◆ **EXERCISE**
Return each line below holding the string "right".

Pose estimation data

┌──

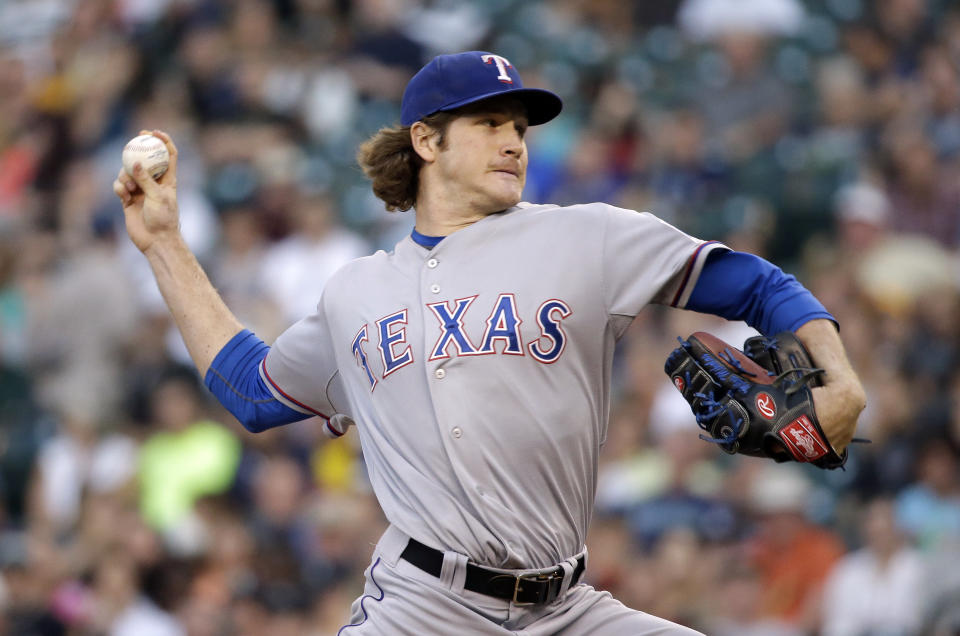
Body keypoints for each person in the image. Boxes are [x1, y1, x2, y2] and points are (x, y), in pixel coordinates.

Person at [112, 51, 865, 635]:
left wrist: (842, 381)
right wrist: (164, 245)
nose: (513, 141)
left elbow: (755, 285)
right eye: (489, 123)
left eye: (519, 126)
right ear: (426, 140)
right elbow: (250, 391)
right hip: (422, 605)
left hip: (566, 608)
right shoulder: (356, 293)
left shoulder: (587, 237)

└──

◆ **ANSWER TO THIS PROBLEM**
right wrist: (164, 245)
right eye: (489, 123)
right ear: (426, 140)
right elbow: (250, 391)
right hip: (422, 605)
right shoulder: (356, 293)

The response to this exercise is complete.